### Source records

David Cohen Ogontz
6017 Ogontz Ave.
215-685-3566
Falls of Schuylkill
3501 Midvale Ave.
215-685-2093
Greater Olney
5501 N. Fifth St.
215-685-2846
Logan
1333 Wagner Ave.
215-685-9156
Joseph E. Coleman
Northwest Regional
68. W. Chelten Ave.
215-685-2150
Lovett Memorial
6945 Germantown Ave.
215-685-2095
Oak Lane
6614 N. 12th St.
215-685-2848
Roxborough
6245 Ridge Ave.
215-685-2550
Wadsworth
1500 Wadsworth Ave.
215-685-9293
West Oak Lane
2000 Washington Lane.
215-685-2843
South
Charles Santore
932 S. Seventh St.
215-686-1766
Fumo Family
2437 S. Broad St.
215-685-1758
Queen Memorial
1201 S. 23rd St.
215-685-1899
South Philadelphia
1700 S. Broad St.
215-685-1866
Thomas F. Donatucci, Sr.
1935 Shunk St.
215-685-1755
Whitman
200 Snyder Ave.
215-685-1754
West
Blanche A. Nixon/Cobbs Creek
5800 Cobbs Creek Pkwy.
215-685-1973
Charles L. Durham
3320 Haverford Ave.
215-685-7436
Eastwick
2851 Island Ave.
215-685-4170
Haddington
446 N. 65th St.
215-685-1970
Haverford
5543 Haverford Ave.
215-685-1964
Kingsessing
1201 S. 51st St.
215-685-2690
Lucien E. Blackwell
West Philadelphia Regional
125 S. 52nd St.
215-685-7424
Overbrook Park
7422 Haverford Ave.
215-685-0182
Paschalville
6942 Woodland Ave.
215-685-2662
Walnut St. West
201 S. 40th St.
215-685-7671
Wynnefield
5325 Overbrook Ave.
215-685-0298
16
--
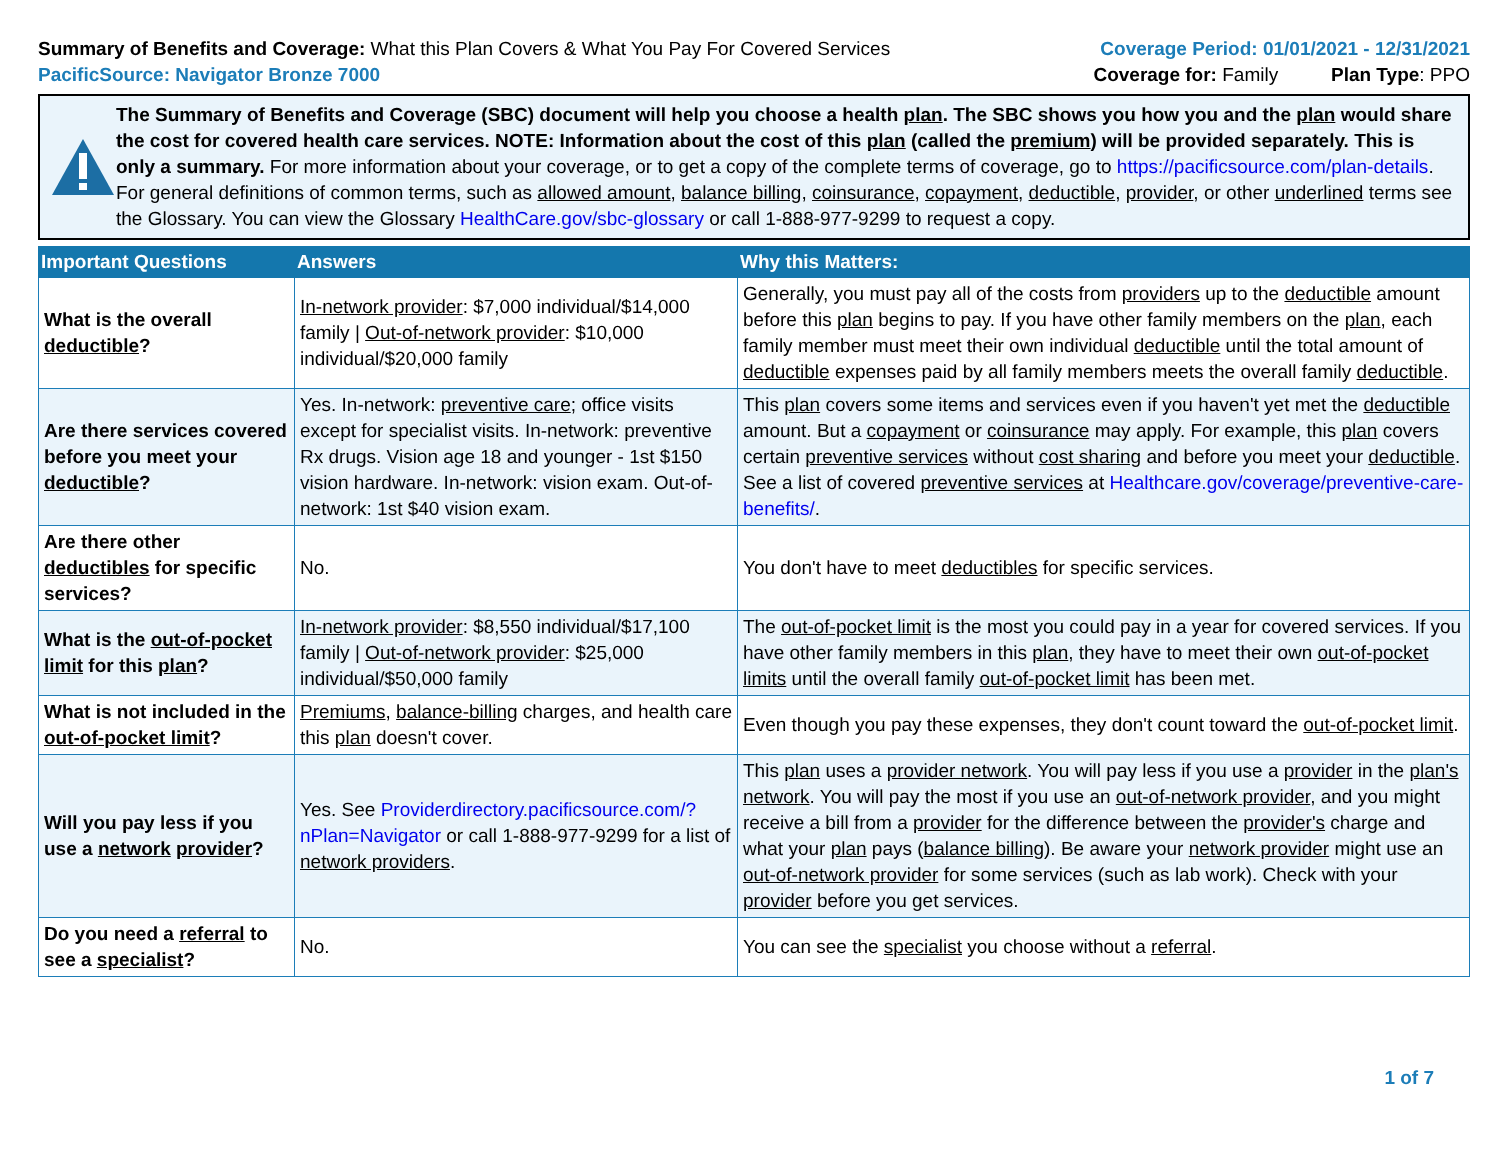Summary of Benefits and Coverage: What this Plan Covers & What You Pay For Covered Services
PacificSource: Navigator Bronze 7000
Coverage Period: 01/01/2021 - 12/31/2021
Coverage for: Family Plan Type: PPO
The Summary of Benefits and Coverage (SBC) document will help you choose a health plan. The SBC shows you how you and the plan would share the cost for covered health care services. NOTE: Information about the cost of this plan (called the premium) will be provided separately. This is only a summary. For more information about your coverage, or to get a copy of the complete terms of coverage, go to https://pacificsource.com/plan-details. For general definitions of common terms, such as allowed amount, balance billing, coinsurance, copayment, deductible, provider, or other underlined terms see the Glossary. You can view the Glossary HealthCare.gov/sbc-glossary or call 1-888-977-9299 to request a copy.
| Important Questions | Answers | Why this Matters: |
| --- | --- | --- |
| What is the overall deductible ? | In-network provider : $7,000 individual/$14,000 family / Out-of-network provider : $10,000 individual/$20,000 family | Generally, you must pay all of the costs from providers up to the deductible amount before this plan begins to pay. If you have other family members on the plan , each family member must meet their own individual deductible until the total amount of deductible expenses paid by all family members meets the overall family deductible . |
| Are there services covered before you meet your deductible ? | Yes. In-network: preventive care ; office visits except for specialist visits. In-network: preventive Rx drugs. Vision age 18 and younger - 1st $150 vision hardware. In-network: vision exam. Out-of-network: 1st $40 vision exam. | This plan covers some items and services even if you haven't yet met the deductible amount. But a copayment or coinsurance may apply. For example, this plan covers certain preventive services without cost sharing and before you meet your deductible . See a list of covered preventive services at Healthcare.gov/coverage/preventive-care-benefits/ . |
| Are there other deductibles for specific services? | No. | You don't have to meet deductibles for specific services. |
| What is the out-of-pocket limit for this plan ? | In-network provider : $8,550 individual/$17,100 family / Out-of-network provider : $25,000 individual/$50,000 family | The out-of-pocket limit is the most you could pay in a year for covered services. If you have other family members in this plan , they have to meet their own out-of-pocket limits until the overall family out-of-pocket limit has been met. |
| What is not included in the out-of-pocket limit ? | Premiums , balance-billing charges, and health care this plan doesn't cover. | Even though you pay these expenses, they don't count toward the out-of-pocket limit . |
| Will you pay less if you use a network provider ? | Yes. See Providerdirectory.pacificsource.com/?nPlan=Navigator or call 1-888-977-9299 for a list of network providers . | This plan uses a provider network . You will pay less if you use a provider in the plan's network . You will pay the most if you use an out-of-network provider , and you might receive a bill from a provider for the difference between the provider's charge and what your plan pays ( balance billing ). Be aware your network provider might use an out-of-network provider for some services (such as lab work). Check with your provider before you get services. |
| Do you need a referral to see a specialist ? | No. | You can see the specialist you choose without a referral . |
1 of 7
--
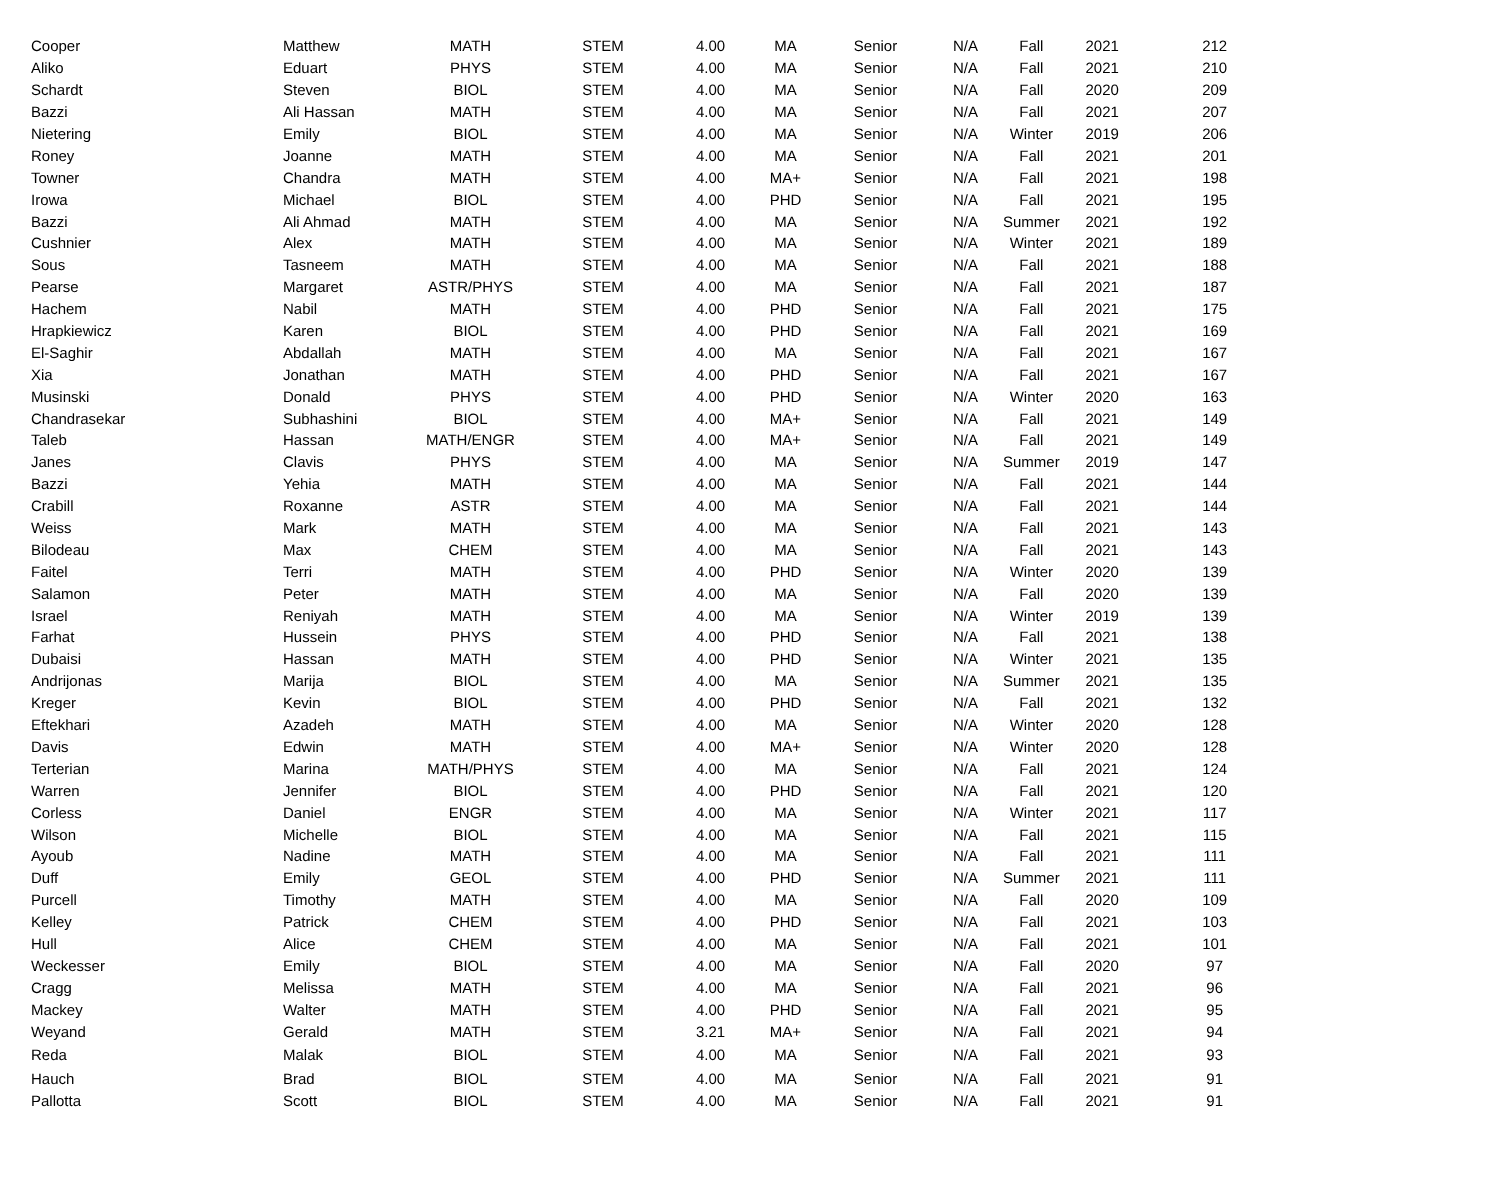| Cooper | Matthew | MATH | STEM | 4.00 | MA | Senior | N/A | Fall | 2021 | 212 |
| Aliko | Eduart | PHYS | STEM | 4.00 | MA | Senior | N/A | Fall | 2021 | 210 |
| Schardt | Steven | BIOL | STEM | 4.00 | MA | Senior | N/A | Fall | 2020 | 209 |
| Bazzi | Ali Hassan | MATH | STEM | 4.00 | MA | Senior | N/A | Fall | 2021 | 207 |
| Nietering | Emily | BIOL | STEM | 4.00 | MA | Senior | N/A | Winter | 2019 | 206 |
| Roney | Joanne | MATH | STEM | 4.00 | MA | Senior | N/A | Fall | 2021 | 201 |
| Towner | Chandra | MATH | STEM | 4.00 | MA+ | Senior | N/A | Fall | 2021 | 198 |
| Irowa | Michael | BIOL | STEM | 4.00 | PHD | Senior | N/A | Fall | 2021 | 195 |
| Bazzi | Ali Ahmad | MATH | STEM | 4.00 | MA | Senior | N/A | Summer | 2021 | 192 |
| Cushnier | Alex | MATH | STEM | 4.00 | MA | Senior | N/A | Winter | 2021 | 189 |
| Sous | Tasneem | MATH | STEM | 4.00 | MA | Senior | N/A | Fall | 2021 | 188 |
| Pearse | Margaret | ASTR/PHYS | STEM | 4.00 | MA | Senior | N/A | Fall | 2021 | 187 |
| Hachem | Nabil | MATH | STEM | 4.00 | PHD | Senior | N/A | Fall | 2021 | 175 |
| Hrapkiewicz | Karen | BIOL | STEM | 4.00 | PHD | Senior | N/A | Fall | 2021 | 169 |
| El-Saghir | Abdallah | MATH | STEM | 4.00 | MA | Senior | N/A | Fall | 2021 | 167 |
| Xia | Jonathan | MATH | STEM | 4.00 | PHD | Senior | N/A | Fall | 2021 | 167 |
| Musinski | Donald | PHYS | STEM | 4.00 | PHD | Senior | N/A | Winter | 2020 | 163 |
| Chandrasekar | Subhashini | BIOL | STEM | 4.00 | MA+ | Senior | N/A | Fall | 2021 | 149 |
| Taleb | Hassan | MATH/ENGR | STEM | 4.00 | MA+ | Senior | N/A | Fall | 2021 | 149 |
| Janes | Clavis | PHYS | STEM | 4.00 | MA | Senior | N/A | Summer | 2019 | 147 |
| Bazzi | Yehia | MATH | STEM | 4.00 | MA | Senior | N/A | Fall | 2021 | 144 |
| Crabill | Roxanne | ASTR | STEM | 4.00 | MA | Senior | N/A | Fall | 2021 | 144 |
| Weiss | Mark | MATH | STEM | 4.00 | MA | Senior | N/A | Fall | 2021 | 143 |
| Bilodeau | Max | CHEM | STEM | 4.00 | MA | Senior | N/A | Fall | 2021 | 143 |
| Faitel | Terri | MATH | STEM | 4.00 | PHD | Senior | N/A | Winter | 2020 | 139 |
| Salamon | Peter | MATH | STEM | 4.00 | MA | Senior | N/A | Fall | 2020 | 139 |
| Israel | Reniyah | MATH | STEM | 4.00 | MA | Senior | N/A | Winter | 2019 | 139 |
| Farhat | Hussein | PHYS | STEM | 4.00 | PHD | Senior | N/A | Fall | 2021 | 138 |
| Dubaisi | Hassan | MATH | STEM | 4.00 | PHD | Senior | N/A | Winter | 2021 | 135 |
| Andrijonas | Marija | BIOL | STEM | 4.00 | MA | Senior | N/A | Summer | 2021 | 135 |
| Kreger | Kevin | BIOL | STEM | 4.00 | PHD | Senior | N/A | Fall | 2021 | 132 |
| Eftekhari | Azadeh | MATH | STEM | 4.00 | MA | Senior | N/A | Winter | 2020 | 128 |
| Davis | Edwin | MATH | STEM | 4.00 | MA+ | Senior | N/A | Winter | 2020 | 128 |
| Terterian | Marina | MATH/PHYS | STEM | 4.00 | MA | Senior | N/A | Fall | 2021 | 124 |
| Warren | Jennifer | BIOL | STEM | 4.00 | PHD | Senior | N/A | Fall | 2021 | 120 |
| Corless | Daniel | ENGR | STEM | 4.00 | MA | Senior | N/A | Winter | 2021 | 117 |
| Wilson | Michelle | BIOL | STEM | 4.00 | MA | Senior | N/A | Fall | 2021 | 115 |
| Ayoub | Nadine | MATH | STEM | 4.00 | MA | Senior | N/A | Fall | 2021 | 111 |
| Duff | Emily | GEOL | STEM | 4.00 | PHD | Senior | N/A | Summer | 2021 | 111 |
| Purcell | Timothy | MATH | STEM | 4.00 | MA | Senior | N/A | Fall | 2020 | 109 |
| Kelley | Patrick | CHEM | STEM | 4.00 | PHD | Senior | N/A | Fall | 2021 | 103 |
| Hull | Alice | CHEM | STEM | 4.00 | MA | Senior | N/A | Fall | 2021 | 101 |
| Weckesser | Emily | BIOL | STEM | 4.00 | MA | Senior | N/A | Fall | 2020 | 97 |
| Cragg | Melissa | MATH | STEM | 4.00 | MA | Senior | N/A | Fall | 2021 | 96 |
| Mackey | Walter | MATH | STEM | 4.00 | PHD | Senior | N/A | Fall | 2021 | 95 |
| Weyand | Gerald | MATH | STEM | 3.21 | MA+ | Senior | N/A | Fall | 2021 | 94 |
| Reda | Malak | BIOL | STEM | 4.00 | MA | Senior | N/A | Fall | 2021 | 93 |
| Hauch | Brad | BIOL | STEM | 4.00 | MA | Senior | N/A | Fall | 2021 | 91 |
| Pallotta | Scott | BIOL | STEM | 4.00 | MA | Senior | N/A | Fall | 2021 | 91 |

### Problem description
Return all lines above that mention the word "copayment".

### Exercise response
The Summary of Benefits and Coverage (SBC) document will help you choose a health plan. The SBC shows you how you and the plan would share the cost for covered health care services. NOTE: Information about the cost of this plan (called the premium) will be provided separately. This is only a summary. For more information about your coverage, or to get a copy of the complete terms of coverage, go to https://pacificsource.com/plan-details. For general definitions of common terms, such as allowed amount, balance billing, coinsurance, copayment, deductible, provider, or other underlined terms see the Glossary. You can view the Glossary HealthCare.gov/sbc-glossary or call 1-888-977-9299 to request a copy.
| Are there services covered before you meet your deductible ? | Yes. In-network: preventive care ; office visits except for specialist visits. In-network: preventive Rx drugs. Vision age 18 and younger - 1st $150 vision hardware. In-network: vision exam. Out-of-network: 1st $40 vision exam. | This plan covers some items and services even if you haven't yet met the deductible amount. But a copayment or coinsurance may apply. For example, this plan covers certain preventive services without cost sharing and before you meet your deductible . See a list of covered preventive services at Healthcare.gov/coverage/preventive-care-benefits/ . |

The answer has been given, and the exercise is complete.